Key ion channels that contribute to cell death signaling cascades during ischemia. For clarity, channels in the post-synpatic membrane are highlighted, but it is important to note that both pre-synpatic and astrocytic channels are also likely critical. Ischemia triggers enhanced presynaptic glutamate release and reversal of the astrocytic glutamate reuptake transporter (EAAT1), amounting to a dramatic increase in glutamatergic signaling via postsynaptic NMDARs and AMPARs. Ca²⁺ through NMDARs and GluA2-lacking AMPARs can stimulate NO production by Ca²⁺-dependent nNOS, which can react with reactive oxygen species (ROS) to form highly damaging intermediates. NO and NO-ROS reaction products (i.e. peroxynitrite) may activate TRPM2/7 and Panx1 channels. Retrograde diffusion of NO can enhance presynaptic glutamate release, further exacerbating postsynaptic excitotoxicity. Decreases in extracellular pH leads to ASIC opening and Ca²⁺-influx (for ASIC-1a homomers), which may in turn contribute to cell death.

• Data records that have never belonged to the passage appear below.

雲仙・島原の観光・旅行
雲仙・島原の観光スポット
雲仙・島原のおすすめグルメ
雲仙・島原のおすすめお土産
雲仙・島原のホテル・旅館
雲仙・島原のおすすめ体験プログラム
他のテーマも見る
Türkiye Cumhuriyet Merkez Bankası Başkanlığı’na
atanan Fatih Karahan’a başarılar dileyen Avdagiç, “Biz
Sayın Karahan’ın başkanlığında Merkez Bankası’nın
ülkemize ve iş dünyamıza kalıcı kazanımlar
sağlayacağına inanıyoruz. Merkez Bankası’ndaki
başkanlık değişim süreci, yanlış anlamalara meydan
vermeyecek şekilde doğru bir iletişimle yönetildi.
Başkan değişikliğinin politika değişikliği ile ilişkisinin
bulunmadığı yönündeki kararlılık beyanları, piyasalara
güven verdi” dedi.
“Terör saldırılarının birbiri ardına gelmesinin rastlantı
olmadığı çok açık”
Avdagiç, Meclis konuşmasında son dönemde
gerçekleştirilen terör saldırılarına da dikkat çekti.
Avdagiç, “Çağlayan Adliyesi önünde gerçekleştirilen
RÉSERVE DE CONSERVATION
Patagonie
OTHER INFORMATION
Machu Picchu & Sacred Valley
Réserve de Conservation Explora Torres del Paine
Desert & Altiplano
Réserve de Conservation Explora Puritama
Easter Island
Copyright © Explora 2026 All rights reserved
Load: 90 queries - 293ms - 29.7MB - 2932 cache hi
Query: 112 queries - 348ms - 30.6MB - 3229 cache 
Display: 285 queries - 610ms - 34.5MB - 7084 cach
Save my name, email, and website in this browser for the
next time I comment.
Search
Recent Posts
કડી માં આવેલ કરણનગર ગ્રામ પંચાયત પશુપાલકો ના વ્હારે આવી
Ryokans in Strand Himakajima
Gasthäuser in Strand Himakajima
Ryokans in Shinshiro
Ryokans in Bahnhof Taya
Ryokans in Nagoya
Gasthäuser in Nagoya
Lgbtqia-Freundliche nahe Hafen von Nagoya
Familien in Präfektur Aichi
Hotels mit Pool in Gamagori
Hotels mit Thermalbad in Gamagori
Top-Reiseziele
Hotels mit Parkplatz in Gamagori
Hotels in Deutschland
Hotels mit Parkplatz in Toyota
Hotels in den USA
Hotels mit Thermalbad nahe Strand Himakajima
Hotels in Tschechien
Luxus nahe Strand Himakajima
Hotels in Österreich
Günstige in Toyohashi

Increases in extracellular ATP concentrations stimulate P2X7 opening, possibly activating Panx1 channels via Src Family Kinases (SFK), as well as stimulating ERK1/2 function to induce cell death. Activation of any/all of the ion channels mentioned here will yield an increase in intracellular Ca²⁺ levels, which can activate downstream caspases, calpains, and trigger mitochondrial permeability transition; all of which have been implicated in neuronal dysfunction/apoptosis/necrosis.